August 1st 2003
A buddy and I left Guadalajara where I was studying for the summer by bus to Ciudad Guzman. From Ciudad Guzman we took another local bus to El Fresnito. The local bus to El Fresnito was hard to find; there were no signs so we had to ask around. Not knowing Spanish would have made this a little tricky.
We got to El Fresnito (~5000ft) at about 4pm and had a hard time finding the road that led up the mountain. If you are in El Fresnito facing the mountain, the road up is about a mile to the RIGHT from the center of town (the town is more like one street with houses on it). There is a sign that say it is to the left but that is an advertisement for an outfitter that will drive you up.
The road up begins about a mile east of town. There are signs that designate it a national forest and a sign stating how far it is to the summit (I think it was 18km).
We got on the trail about 5pm and were on our way up. At about 8,000 feet it started raining and was already dark. We were walking on a 4WD road so walking at night was not a problem. We had hoped to get to the refuge (called la jolla) for the night but by 10 pm we were at 10,500ft and ready to quit walking in the rain. Thunder and lightning had set in as well so we decided to pitch the $20 tent that we got in Guadalajara at Wal-Mart.
Setting up at $20 tent in a thunder storm was not a fun chore, and to make things worse, my hiking buddy had some how been funneling water into his pack which made his cheap bag like a wet sponge. Within minutes of setting up the tent, water began accumulating on the floor.
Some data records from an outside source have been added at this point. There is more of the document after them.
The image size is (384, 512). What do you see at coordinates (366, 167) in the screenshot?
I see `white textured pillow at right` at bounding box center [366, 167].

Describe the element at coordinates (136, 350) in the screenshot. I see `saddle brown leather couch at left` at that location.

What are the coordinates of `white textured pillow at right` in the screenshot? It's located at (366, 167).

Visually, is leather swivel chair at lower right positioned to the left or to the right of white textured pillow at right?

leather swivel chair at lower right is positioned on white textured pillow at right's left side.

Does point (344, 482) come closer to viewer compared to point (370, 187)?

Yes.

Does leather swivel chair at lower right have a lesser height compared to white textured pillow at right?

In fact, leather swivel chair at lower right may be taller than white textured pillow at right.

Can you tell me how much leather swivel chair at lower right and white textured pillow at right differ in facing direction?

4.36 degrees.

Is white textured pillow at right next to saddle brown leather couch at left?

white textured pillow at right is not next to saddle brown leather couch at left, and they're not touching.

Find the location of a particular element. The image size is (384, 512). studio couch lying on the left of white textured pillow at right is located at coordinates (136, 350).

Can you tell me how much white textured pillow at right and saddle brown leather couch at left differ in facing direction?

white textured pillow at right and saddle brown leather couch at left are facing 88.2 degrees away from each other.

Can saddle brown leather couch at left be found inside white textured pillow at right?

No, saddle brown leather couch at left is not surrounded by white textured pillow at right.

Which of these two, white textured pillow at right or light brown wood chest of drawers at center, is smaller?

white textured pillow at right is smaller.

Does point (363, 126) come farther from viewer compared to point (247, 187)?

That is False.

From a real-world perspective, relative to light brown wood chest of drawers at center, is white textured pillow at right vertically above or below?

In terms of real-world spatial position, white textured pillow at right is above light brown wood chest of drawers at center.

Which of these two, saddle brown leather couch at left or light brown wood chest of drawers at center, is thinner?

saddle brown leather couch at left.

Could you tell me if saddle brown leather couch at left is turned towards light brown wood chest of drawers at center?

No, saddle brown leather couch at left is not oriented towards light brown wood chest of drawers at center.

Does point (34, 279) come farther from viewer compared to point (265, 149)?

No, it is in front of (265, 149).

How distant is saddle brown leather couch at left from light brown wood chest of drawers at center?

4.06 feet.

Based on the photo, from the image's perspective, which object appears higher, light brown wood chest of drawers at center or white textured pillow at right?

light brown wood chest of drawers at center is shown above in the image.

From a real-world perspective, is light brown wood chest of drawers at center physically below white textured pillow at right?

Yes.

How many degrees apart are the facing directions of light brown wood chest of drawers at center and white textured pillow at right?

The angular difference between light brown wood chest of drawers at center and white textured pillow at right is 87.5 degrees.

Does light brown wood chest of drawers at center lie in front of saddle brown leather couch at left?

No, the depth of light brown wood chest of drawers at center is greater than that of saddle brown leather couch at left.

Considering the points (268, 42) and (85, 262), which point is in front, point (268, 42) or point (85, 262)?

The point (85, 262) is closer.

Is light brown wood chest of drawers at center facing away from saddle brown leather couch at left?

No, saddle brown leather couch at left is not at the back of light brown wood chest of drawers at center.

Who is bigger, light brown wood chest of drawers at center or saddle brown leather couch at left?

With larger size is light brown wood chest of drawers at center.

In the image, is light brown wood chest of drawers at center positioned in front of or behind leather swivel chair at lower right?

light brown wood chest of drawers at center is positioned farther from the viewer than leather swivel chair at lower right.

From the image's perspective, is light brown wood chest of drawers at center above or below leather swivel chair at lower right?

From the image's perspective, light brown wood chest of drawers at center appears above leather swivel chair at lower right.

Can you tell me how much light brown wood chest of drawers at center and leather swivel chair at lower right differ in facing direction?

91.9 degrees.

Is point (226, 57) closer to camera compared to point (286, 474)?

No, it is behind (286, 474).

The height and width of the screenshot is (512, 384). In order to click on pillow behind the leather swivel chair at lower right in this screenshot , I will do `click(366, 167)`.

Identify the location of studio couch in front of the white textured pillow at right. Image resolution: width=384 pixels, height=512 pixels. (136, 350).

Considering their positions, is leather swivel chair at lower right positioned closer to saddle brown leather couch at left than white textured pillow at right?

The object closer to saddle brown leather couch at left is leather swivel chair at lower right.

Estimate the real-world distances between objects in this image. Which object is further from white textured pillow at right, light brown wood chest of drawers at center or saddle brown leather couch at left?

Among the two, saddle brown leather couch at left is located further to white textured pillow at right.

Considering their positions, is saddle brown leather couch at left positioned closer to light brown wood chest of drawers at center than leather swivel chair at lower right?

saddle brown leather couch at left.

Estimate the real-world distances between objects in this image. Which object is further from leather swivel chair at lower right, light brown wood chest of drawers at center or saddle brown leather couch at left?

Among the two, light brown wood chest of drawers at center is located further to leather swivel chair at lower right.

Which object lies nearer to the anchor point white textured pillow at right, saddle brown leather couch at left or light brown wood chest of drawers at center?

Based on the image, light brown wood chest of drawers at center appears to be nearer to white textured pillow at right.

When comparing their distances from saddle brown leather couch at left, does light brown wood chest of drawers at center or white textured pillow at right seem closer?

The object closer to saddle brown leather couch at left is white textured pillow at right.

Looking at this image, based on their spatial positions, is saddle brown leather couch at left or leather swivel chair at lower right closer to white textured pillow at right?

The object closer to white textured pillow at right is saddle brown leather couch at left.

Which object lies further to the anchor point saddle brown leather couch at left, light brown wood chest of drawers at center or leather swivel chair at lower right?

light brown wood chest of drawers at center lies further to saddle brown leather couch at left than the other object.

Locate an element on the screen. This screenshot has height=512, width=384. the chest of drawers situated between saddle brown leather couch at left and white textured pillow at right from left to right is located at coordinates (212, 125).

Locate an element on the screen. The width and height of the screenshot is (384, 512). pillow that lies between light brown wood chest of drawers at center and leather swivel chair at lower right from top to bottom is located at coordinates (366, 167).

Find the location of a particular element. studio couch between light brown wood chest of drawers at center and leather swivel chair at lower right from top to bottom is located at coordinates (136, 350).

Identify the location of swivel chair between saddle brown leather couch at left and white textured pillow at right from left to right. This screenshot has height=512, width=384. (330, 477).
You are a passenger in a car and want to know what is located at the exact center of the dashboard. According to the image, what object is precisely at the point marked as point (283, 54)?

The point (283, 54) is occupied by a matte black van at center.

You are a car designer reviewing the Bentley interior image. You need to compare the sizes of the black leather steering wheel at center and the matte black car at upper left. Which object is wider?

Cold (~40 degrees) and wet, I turned on my cell phone to see what time it was. Sure enough, I had service out in the middle of nowhere in Mexico. My phone from the US worked! I made a couple of calls to tell friends back home of my situation at 4.50 USD a minute.
August 2, 2003 (10,500ft)
My partner woke me up at 4AM because it had stopped raining. He hadn't slept at all because he was cold and his bag was soaking. I somehow managed to sleep for about 2 hours. At first I expected him to want to walk off the mountain, but to my surprise he was ready to head up. We left the tent on the side of the road where we pitched it and started up again. The stars were unreal, the best I have ever seen. Right before sun up we passed a ranger station that we mistook for the refuge. We tried to find water as the refuge is the only source of water. Instead we found an angry dog. We quickly continued on our way. Somewhere after this ranger station there is the turn off to the refuge but we missed it in the dark. When the sun finally came up we realized we were in the eroded creator of the volcano. After a couple more hours on the 4WD road we came across the farthest point a car can go without passing the gate. The road is obviously easy to follow and would be impossible to lose. At 11am we finally reached the radio tower. We Left the road right as it passed the radio tower and then we cut over to the peak. The route finding was simple. We continued up and by 1pm we were at the top around 14,000ft. Totally spent, and out of water, we curious as to how we would get back to the tent. The rain began to set in and ruined our view as we sat on the summit. Again, cold and wet we headed back down. Just after passing the gate, a 4WD truck came by. We stuck our thumbs out and the guys gave us a ride, some water and even some candy. Really nice guys. They were working on the radio tower. They left us at our tent. We packed up as the rain picked up and continued walking down hoping to make the 5pm bus out of El Fresnito. Sure enough another truck came by and we hitchhiked back to the highway at the bottom of the mountain. We made the 5pm bus and were back in Guadalajara by 10pm. Burger King never tasted so good.